4. After downloading the CSV file, save it in a known location on your local machine (for example, in a folder named "data" within your project folder).

In [None]:
#This is an alternative way to save a data file in a folder rather than manually moving it there

# Set the working directory (if not already set to the project root)
# setwd("/path/to/your/project/folder")

# Define the URL of the dataset
url <- "https://data.birminghamal.gov/dataset/d46de5bf-3454-4349-9d21-26ffa126f787/resource/436af558-0d87-454e-86e5-12adc36acad2/download/number-of-fires-by-zip-codes-2015-2017-csv.csv"
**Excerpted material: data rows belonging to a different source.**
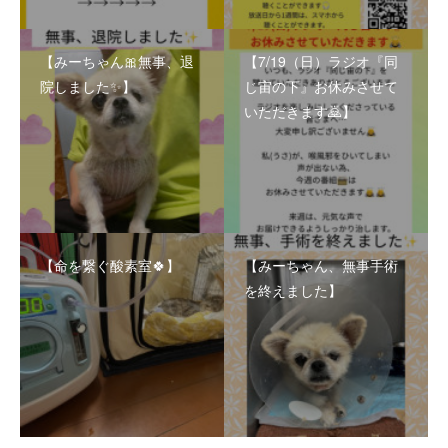
【みーちゃん🎀無事、退
【7/19（日）ラジオ『同
院しました✨】
じ宙の下』お休みさせて
いただきます🙇】
【命を繋ぐ酸素室🍀】
【みーちゃん、無事手術
を終えました】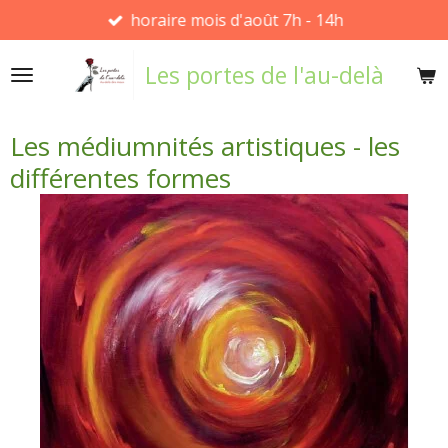
horaire mois d'août 7h - 14h
Passer
au
Les portes de l'au-delà
contenu
principal
Les médiumnités artistiques - les
différentes formes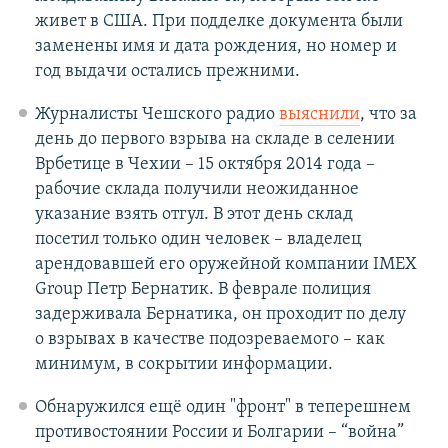
живет в США. При подделке документа были
заменены имя и дата рождения, но номер и
год выдачи остались прежними.
Журналисты Чешского радио
выяснили
, что за
день до первого взрыва на складе в селении
Врбетице в Чехии – 15 октября 2014 года –
рабочие склада получили неожиданное
указание взять отгул. В этот день склад
посетил только один человек – владелец
арендовавшей его оружейной компании IMEX
Group Петр Бернатик. В феврале полиция
задерживала Бернатика, он проходит по делу
о взрывах в качестве подозреваемого – как
минимум, в сокрытии информации.
Обнаружился ещё один "фронт" в теперешнем
противостоянии России и Болгарии – “война”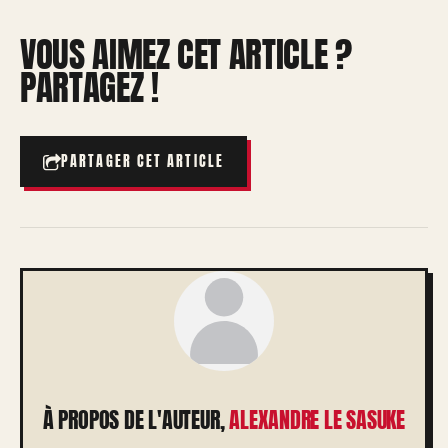
VOUS AIMEZ CET ARTICLE ?
PARTAGEZ !
PARTAGER CET ARTICLE
À PROPOS DE L'AUTEUR,
ALEXANDRE LE SASUKE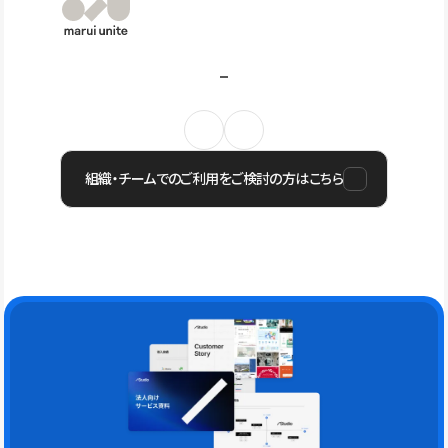
組織・チームでのご利用をご検討の方はこちら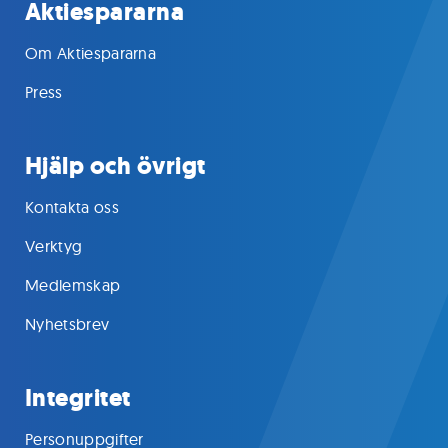
Aktiespararna
Om Aktiespararna
Press
Hjälp och övrigt
Kontakta oss
Verktyg
Medlemskap
Nyhetsbrev
Integritet
Personuppgifter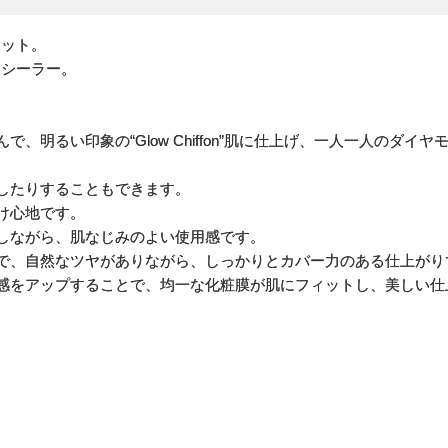
ィット。
ンシーラー。
、明るい印象の“Glow Chiffon”肌に仕上げ、一人一人のダイ
したりすることもできます。
け心地です。
しながら、肌なじみのよい使用感です。
で、自然なツヤがありながら、しっかりとカバー力のある仕上がり
感をアップすることで、均一な化粧膜が肌にフィットし、美しい仕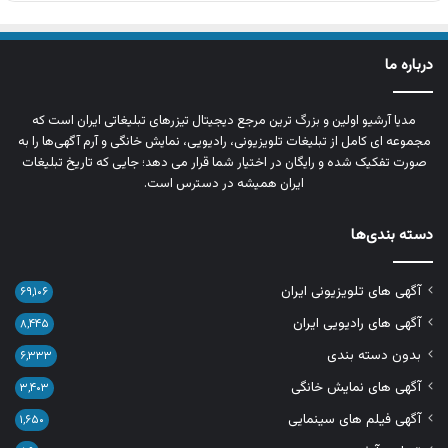
درباره ما
مدیا آرشیو اولین و بزرگ‌ ترین مرجع دیجیتال تیزرهای تبلیغاتی ایران است که
مجموعه‌ ای کامل از تبلیغات تلویزیونی، رادیویی، نمایش خانگی و آرم‌ آگهی‌ها را به‌
صورت تفکیک‌ شده و رایگان در اختیار شما قرار می‌ دهد؛ جایی که تاریخ تبلیغات
ایران همیشه در دسترس است.
دسته بندی‌ها
آگهی های تلویزیونی ایران
۶۹,۱۰۶
آگهی های رادیویی ایران
۸,۴۴۵
بدون دسته بندی
۶,۳۳۳
آگهی های نمایش خانگی
۳,۴۰۳
آگهی فیلم های سینمایی
۱,۶۵۰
# Define the destination file path in the "data" folder
# Create subfolder "data" if you do not have in the current directory
destfile <- "data/number-of-fires-by-zip-code-2015-2017.csv"

# Download the file
download.file(url, destfile)

In [None]:
# Open Jupyter Lab or R or R Studio if you don't have it open already
# Use the `read.csv()` function to import the dataset into R, specifying the path to the file as an argument as needed
# Read the CSV file into R
fire_data <- read.csv(destfile)

# Preview the first few rows of the dataset
head(fire_data)

Perform the following analyses:
1. Calculate the mean, median, and standard deviation for the number of fires in each year.
2. Visualize the data using an appropriate chart or graph.
3. Identify any outliers.
4. What conclusions can you make from this data set?

**Part 2: Community Garden Program Analysis**

In 2018, three Birmingham neighborhood projects were started with a focus of transforming blighted areas into community gardens through a program called "Love Your Block." (You can read more about it here: https://citiesofservice.jhu.edu/love-your-block/love-your-block-birmingham-alabama/).

The data related to the gardens ("love-your-block-lyb-year-3-metrics") can be downloaded from the City of Birmingham website open dataset hub: https://data.birminghamal.gov/dataset/love-your-block-lyb-metrics-year-3-2018

Answer the following: 
1. What proportion of the crops grown were watermelons for the Bush Hills Garden?
2. Create a visualization to display the data.
3. What conclusions can you make about the distribution of crops grown in the community gardens?

**Submission:**

   - Write your code in a separate script (.ipynb) and print it as a PDF or HTML file to submit the results on course Canvas website.